DIRECTIONS FOR THIS TASK – Can you format every line of text in the data below as a JSON list of strings, one string per line, with blank lines skipped and the pictures left out?

[Recorded data]
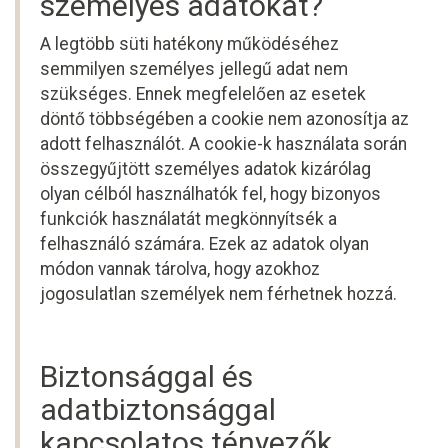
személyes adatokat?
A legtöbb süti hatékony működéséhez
semmilyen személyes jellegű adat nem
szükséges. Ennek megfelelően az esetek
döntő többségében a cookie nem azonosítja az
adott felhasználót. A cookie-k használata során
összegyűjtött személyes adatok kizárólag
olyan célból használhatók fel, hogy bizonyos
funkciók használatát megkönnyítsék a
felhasználó számára. Ezek az adatok olyan
módon vannak tárolva, hogy azokhoz
jogosulatlan személyek nem férhetnek hozzá.
Biztonsággal és
adatbiztonsággal
kapcsolatos tényezők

EXERCISE ANSWER –
[
  "személyes adatokat?",
  "A legtöbb süti hatékony működéséhez",
  "semmilyen személyes jellegű adat nem",
  "szükséges. Ennek megfelelően az esetek",
  "döntő többségében a cookie nem azonosítja az",
  "adott felhasználót. A cookie-k használata során",
  "összegyűjtött személyes adatok kizárólag",
  "olyan célból használhatók fel, hogy bizonyos",
  "funkciók használatát megkönnyítsék a",
  "felhasználó számára. Ezek az adatok olyan",
  "módon vannak tárolva, hogy azokhoz",
  "jogosulatlan személyek nem férhetnek hozzá.",
  "Biztonsággal és",
  "adatbiztonsággal",
  "kapcsolatos tényezők"
]